Besides editing the book, Alice Barnes wrote its ‘Introduction'. After listing Gandhi's crusades, Barnes writes in her Introduction, “… in a life so crowded with multitudinous business of national and international importance, Gandhiji never forgot the value of the individual. Of this fact the letters in this book are a convincing and moving proof. They are proof too, if proof be needed, of the fine sensitiveness and generosity of his spirit; there is no attempt to influence the ‘child' to who he writes, against the foreign rulers of India, no self-glorification or self-pity, no bitterness or rancour. On the other hand there is, as Dr. Ramachandra Rao has pointed out in his Foreword, a revelation of the motive springs of the whole of Bapuji's life and work, his complete devotion to Truth and Love, his utter surrender to the Will of God.”

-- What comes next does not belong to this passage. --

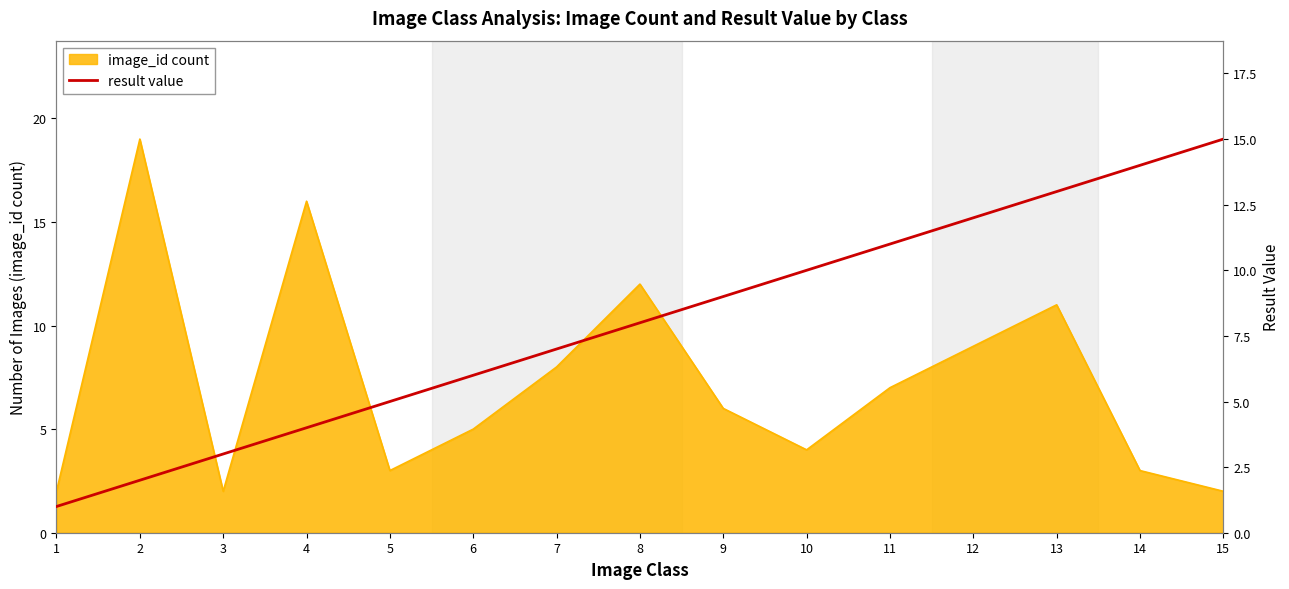

Which has a higher value, 5 or 8?

8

Kotagiri, in the days of the Raj, must have had a whale of a time discussing the residents of Ilkley , trying to make sense out of them and their lives.

******

When the postman knocked…

*Did you know that there is a Tank Bund Road linking Loyola College and Valluvar Kottam, asks Gratiaen de Mello and adds, “Where could it have got its name from? There's no tank here.” There certainly was a large water body here till the 1920s, de Mello. From Saidapet to near Gemini, west of Mount Road, was the larger Long Tank and it flowed from there to near Aminjikarai, along Sterling Road, as the Nungambakkam Tank. T'Nagar was developed on land reclaimed from the Long Tank, and the Loyola College area from the Nungambakkam Tank fill. The bund must have been the northeastern edge of the Nungambakkam Tank and I think the road's correct name should be Nungambakkam Tank Bund Road. There is, another Tank Bund Road in Perambur, south of the ICF campus — and here the tank is very much there.

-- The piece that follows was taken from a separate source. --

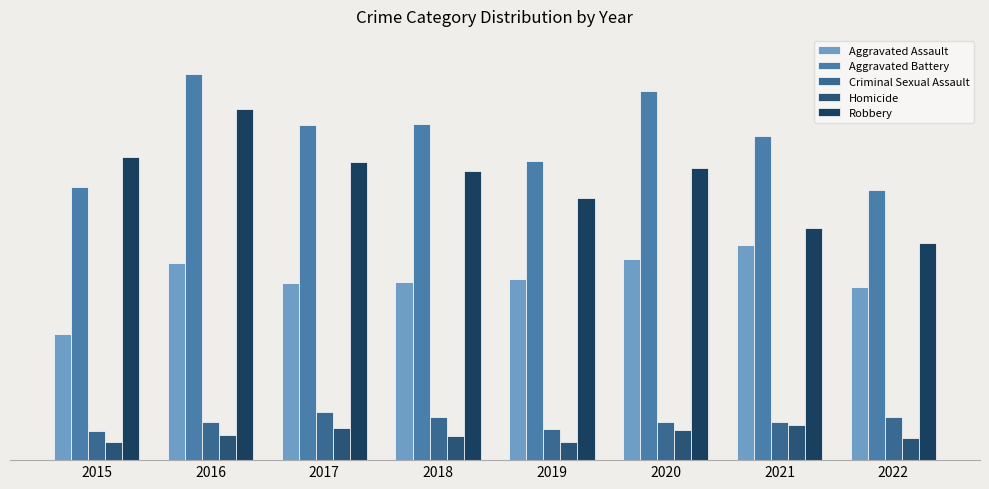

The value of Aggravated Assault at 2016 is 77. True or false?

False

*Is the Wallajah Mosque (Miscellany, October 10) the oldest mosque in Madras, wonders M.A. Kuthdoos. From all that I've been able to find out, I wouldn't say so. There is mention of a mosque in Old Black Town which grew from 1640 on what is now the High Court campus. This, it is said, was located about where the High Court subway now is, and was probably destroyed when the Esplanade was created in the mid-18th Century. Better recorded is a mosque in Muthialpet built in the late 1670s. This mosque was built on Moor Street (not Moore), later known as 2nd Line Beach, and is said to have been Chief Merchant Kasi Viranna's gift to the Muslims of the area. Kasi Viranna, who succeeded Beri Thimmappa as Chief Merchant, was so close to the Golconda Sultanate that he was also called Hasan Khan. A mosque that's still in this area is said to be a later development of the Kasi Viranna mosque.

*Sister Broughton certainly carried on her shoulders the nursing home of Dr. A. Lakshmanaswami Mudaliar and then of his son Dr. A. Venugopal, writes Nalini Ramakrishnan. But, she corrects me, she did not emigrate; she died in Madras in 1986. Her daughter Pamela emigrated and is now a pathologist in the U.S.